■ What needs to be done ■
From the entries below, retype only the lines from the one with "This clause discusses" through the one with "IDL interfaces (note: not", exactly as written.

■ Dataset entries ■

*** Block opens ***

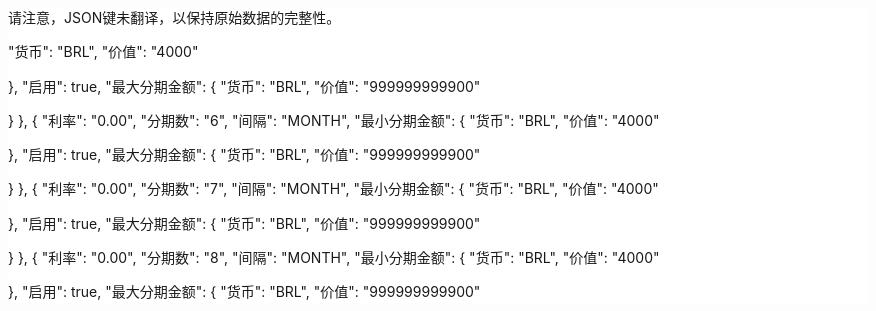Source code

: 请注意，JSON键未翻译，以保持原始数据的完整性。

"货币": "BRL",
"价值": "4000"

},
"启用": true,
"最大分期金额": {
"货币": "BRL",
"价值": "999999999900"

}
},
{
"利率": "0.00",
"分期数": "6",
"间隔": "MONTH",
"最小分期金额": {
"货币": "BRL",
"价值": "4000"

},
"启用": true,
"最大分期金额": {
"货币": "BRL",
"价值": "999999999900"

}
},
{
"利率": "0.00",
"分期数": "7",
"间隔": "MONTH",
"最小分期金额": {
"货币": "BRL",
"价值": "4000"

},
"启用": true,
"最大分期金额": {
"货币": "BRL",
"价值": "999999999900"

}
},
{
"利率": "0.00",
"分期数": "8",
"间隔": "MONTH",
"最小分期金额": {
"货币": "BRL",
"价值": "4000"

},
"启用": true,
"最大分期金额": {
"货币": "BRL",
"价值": "999999999900"
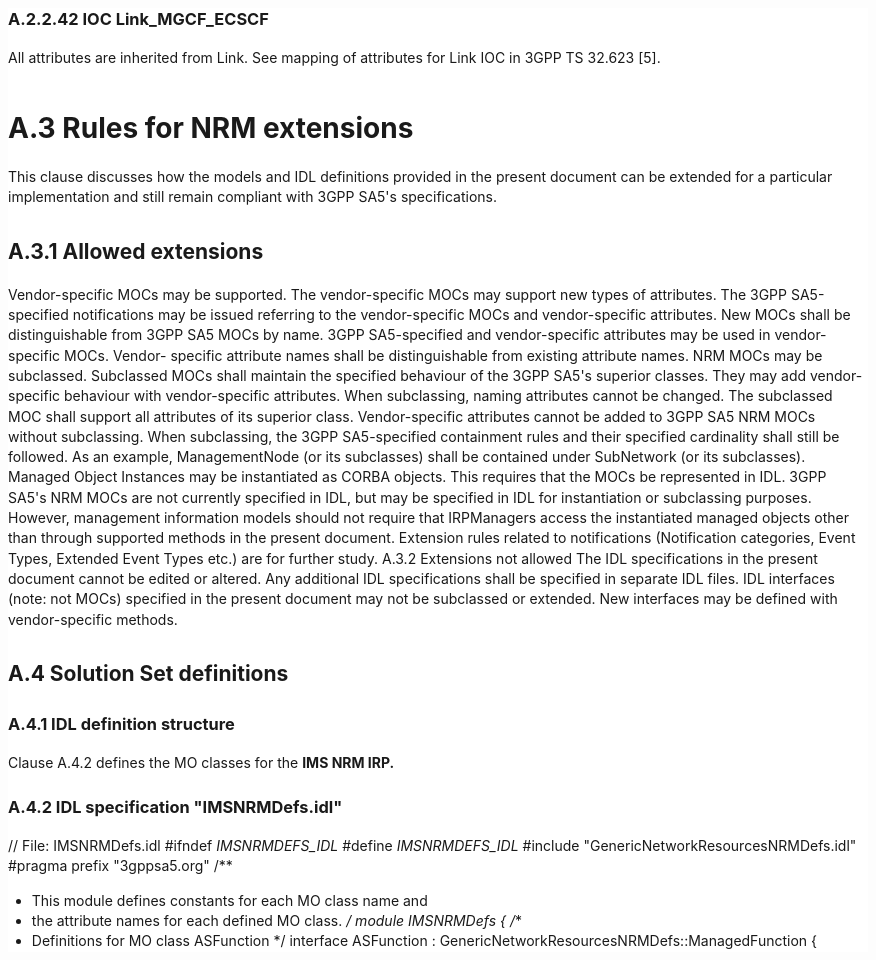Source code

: ### A.2.2.42 IOC **Link_MGCF_ECSCF**
All attributes are inherited from Link. See mapping of attributes for Link IOC
in 3GPP TS 32.623 [5].
# A.3 Rules for NRM extensions
This clause discusses how the models and IDL definitions provided in the
present document can be extended for a particular implementation and still
remain compliant with 3GPP SA5\'s specifications.
## A.3.1 Allowed extensions
Vendor-specific MOCs may be supported. The vendor-specific MOCs may support
new types of attributes. The 3GPP SA5-specified notifications may be issued
referring to the vendor-specific MOCs and vendor-specific attributes. New MOCs
shall be distinguishable from 3GPP SA5 MOCs by name. 3GPP SA5-specified and
vendor-specific attributes may be used in vendor-specific MOCs. Vendor-
specific attribute names shall be distinguishable from existing attribute
names.
NRM MOCs may be subclassed. Subclassed MOCs shall maintain the specified
behaviour of the 3GPP SA5\'s superior classes. They may add vendor-specific
behaviour with vendor-specific attributes. When subclassing, naming attributes
cannot be changed. The subclassed MOC shall support all attributes of its
superior class. Vendor-specific attributes cannot be added to 3GPP SA5 NRM
MOCs without subclassing.
When subclassing, the 3GPP SA5-specified containment rules and their specified
cardinality shall still be followed. As an example, ManagementNode (or its
subclasses) shall be contained under SubNetwork (or its subclasses).
Managed Object Instances may be instantiated as CORBA objects. This requires
that the MOCs be represented in IDL. 3GPP SA5\'s NRM MOCs are not currently
specified in IDL, but may be specified in IDL for instantiation or subclassing
purposes. However, management information models should not require that
IRPManagers access the instantiated managed objects other than through
supported methods in the present document.
Extension rules related to notifications (Notification categories, Event
Types, Extended Event Types etc.) are for further study.
A.3.2 Extensions not allowed
The IDL specifications in the present document cannot be edited or altered.
Any additional IDL specifications shall be specified in separate IDL files.
IDL interfaces (note: not MOCs) specified in the present document may not be
subclassed or extended. New interfaces may be defined with vendor-specific
methods.
## A.4 Solution Set definitions
### A.4.1 IDL definition structure
Clause A.4.2 defines the MO classes for the **IMS NRM IRP.**
### A.4.2 IDL specification "IMSNRMDefs.idl"
// File: IMSNRMDefs.idl
#ifndef _IMSNRMDEFS_IDL_
#define _IMSNRMDEFS_IDL_
#include \"GenericNetworkResourcesNRMDefs.idl\"
#pragma prefix \"3gppsa5.org\"
/**
* This module defines constants for each MO class name and
* the attribute names for each defined MO class.
*/
module IMSNRMDefs
{
/**
* Definitions for MO class ASFunction
*/
interface ASFunction : GenericNetworkResourcesNRMDefs::ManagedFunction
{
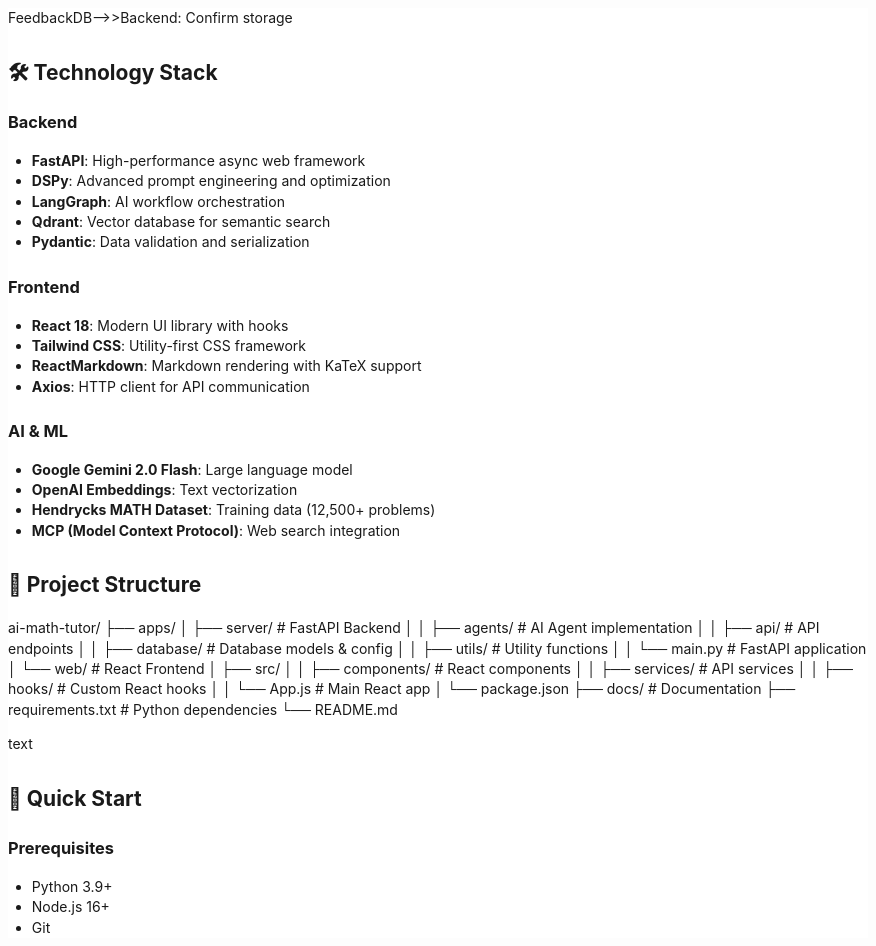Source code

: FeedbackDB-->>Backend: Confirm storage

## 🛠️ Technology Stack

### Backend
- **FastAPI**: High-performance async web framework
- **DSPy**: Advanced prompt engineering and optimization
- **LangGraph**: AI workflow orchestration
- **Qdrant**: Vector database for semantic search
- **Pydantic**: Data validation and serialization

### Frontend
- **React 18**: Modern UI library with hooks
- **Tailwind CSS**: Utility-first CSS framework
- **ReactMarkdown**: Markdown rendering with KaTeX support
- **Axios**: HTTP client for API communication

### AI & ML
- **Google Gemini 2.0 Flash**: Large language model
- **OpenAI Embeddings**: Text vectorization
- **Hendrycks MATH Dataset**: Training data (12,500+ problems)
- **MCP (Model Context Protocol)**: Web search integration

## 📁 Project Structure

ai-math-tutor/
├── apps/
│ ├── server/ # FastAPI Backend
│ │ ├── agents/ # AI Agent implementation
│ │ ├── api/ # API endpoints
│ │ ├── database/ # Database models & config
│ │ ├── utils/ # Utility functions
│ │ └── main.py # FastAPI application
│ └── web/ # React Frontend
│ ├── src/
│ │ ├── components/ # React components
│ │ ├── services/ # API services
│ │ ├── hooks/ # Custom React hooks
│ │ └── App.js # Main React app
│ └── package.json
├── docs/ # Documentation
├── requirements.txt # Python dependencies
└── README.md

text

## 🚀 Quick Start

### Prerequisites
- Python 3.9+
- Node.js 16+
- Git
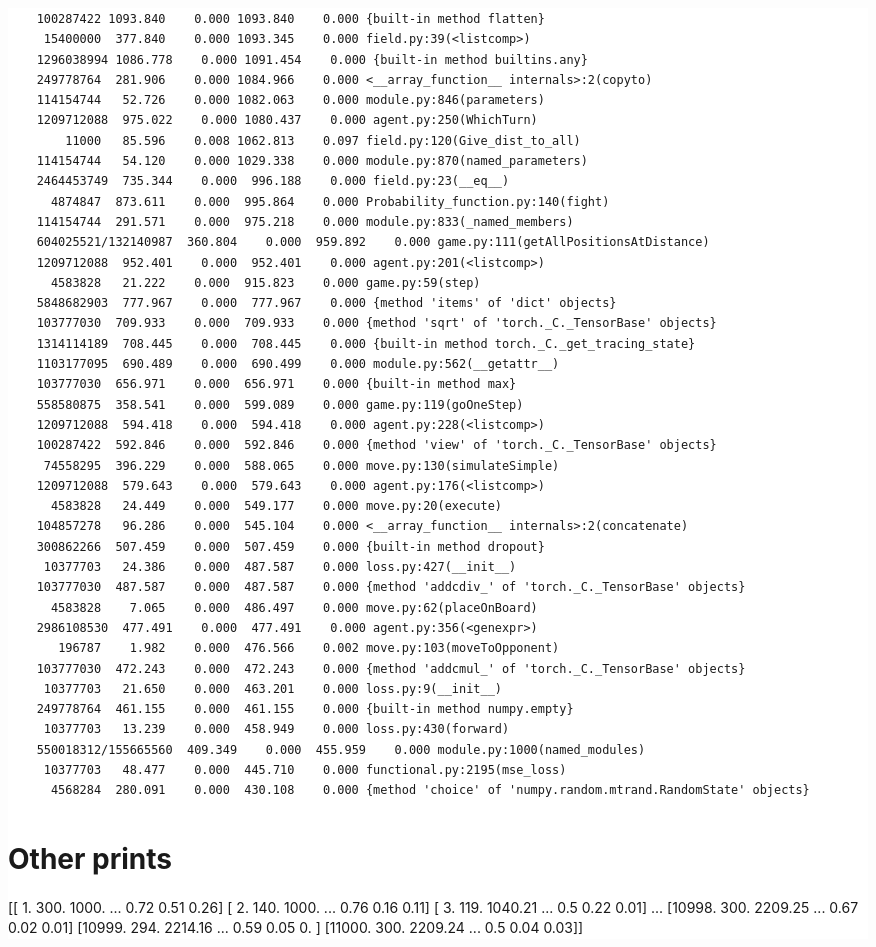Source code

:         100287422 1093.840    0.000 1093.840    0.000 {built-in method flatten}
         15400000  377.840    0.000 1093.345    0.000 field.py:39(<listcomp>)
        1296038994 1086.778    0.000 1091.454    0.000 {built-in method builtins.any}
        249778764  281.906    0.000 1084.966    0.000 <__array_function__ internals>:2(copyto)
        114154744   52.726    0.000 1082.063    0.000 module.py:846(parameters)
        1209712088  975.022    0.000 1080.437    0.000 agent.py:250(WhichTurn)
            11000   85.596    0.008 1062.813    0.097 field.py:120(Give_dist_to_all)
        114154744   54.120    0.000 1029.338    0.000 module.py:870(named_parameters)
        2464453749  735.344    0.000  996.188    0.000 field.py:23(__eq__)
          4874847  873.611    0.000  995.864    0.000 Probability_function.py:140(fight)
        114154744  291.571    0.000  975.218    0.000 module.py:833(_named_members)
        604025521/132140987  360.804    0.000  959.892    0.000 game.py:111(getAllPositionsAtDistance)
        1209712088  952.401    0.000  952.401    0.000 agent.py:201(<listcomp>)
          4583828   21.222    0.000  915.823    0.000 game.py:59(step)
        5848682903  777.967    0.000  777.967    0.000 {method 'items' of 'dict' objects}
        103777030  709.933    0.000  709.933    0.000 {method 'sqrt' of 'torch._C._TensorBase' objects}
        1314114189  708.445    0.000  708.445    0.000 {built-in method torch._C._get_tracing_state}
        1103177095  690.489    0.000  690.499    0.000 module.py:562(__getattr__)
        103777030  656.971    0.000  656.971    0.000 {built-in method max}
        558580875  358.541    0.000  599.089    0.000 game.py:119(goOneStep)
        1209712088  594.418    0.000  594.418    0.000 agent.py:228(<listcomp>)
        100287422  592.846    0.000  592.846    0.000 {method 'view' of 'torch._C._TensorBase' objects}
         74558295  396.229    0.000  588.065    0.000 move.py:130(simulateSimple)
        1209712088  579.643    0.000  579.643    0.000 agent.py:176(<listcomp>)
          4583828   24.449    0.000  549.177    0.000 move.py:20(execute)
        104857278   96.286    0.000  545.104    0.000 <__array_function__ internals>:2(concatenate)
        300862266  507.459    0.000  507.459    0.000 {built-in method dropout}
         10377703   24.386    0.000  487.587    0.000 loss.py:427(__init__)
        103777030  487.587    0.000  487.587    0.000 {method 'addcdiv_' of 'torch._C._TensorBase' objects}
          4583828    7.065    0.000  486.497    0.000 move.py:62(placeOnBoard)
        2986108530  477.491    0.000  477.491    0.000 agent.py:356(<genexpr>)
           196787    1.982    0.000  476.566    0.002 move.py:103(moveToOpponent)
        103777030  472.243    0.000  472.243    0.000 {method 'addcmul_' of 'torch._C._TensorBase' objects}
         10377703   21.650    0.000  463.201    0.000 loss.py:9(__init__)
        249778764  461.155    0.000  461.155    0.000 {built-in method numpy.empty}
         10377703   13.239    0.000  458.949    0.000 loss.py:430(forward)
        550018312/155665560  409.349    0.000  455.959    0.000 module.py:1000(named_modules)
         10377703   48.477    0.000  445.710    0.000 functional.py:2195(mse_loss)
          4568284  280.091    0.000  430.108    0.000 {method 'choice' of 'numpy.random.mtrand.RandomState' objects}


# Other prints

[[    1.     300.    1000.   ...     0.72     0.51     0.26]
 [    2.     140.    1000.   ...     0.76     0.16     0.11]
 [    3.     119.    1040.21 ...     0.5      0.22     0.01]
 ...
 [10998.     300.    2209.25 ...     0.67     0.02     0.01]
 [10999.     294.    2214.16 ...     0.59     0.05     0.  ]
 [11000.     300.    2209.24 ...     0.5      0.04     0.03]]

*** Block closes ***

■ Task output ■
This clause discusses how the models and IDL definitions provided in the
present document can be extended for a particular implementation and still
remain compliant with 3GPP SA5\'s specifications.
## A.3.1 Allowed extensions
Vendor-specific MOCs may be supported. The vendor-specific MOCs may support
new types of attributes. The 3GPP SA5-specified notifications may be issued
referring to the vendor-specific MOCs and vendor-specific attributes. New MOCs
shall be distinguishable from 3GPP SA5 MOCs by name. 3GPP SA5-specified and
vendor-specific attributes may be used in vendor-specific MOCs. Vendor-
specific attribute names shall be distinguishable from existing attribute
names.
NRM MOCs may be subclassed. Subclassed MOCs shall maintain the specified
behaviour of the 3GPP SA5\'s superior classes. They may add vendor-specific
behaviour with vendor-specific attributes. When subclassing, naming attributes
cannot be changed. The subclassed MOC shall support all attributes of its
superior class. Vendor-specific attributes cannot be added to 3GPP SA5 NRM
MOCs without subclassing.
When subclassing, the 3GPP SA5-specified containment rules and their specified
cardinality shall still be followed. As an example, ManagementNode (or its
subclasses) shall be contained under SubNetwork (or its subclasses).
Managed Object Instances may be instantiated as CORBA objects. This requires
that the MOCs be represented in IDL. 3GPP SA5\'s NRM MOCs are not currently
specified in IDL, but may be specified in IDL for instantiation or subclassing
purposes. However, management information models should not require that
IRPManagers access the instantiated managed objects other than through
supported methods in the present document.
Extension rules related to notifications (Notification categories, Event
Types, Extended Event Types etc.) are for further study.
A.3.2 Extensions not allowed
The IDL specifications in the present document cannot be edited or altered.
Any additional IDL specifications shall be specified in separate IDL files.
IDL interfaces (note: not MOCs) specified in the present document may not be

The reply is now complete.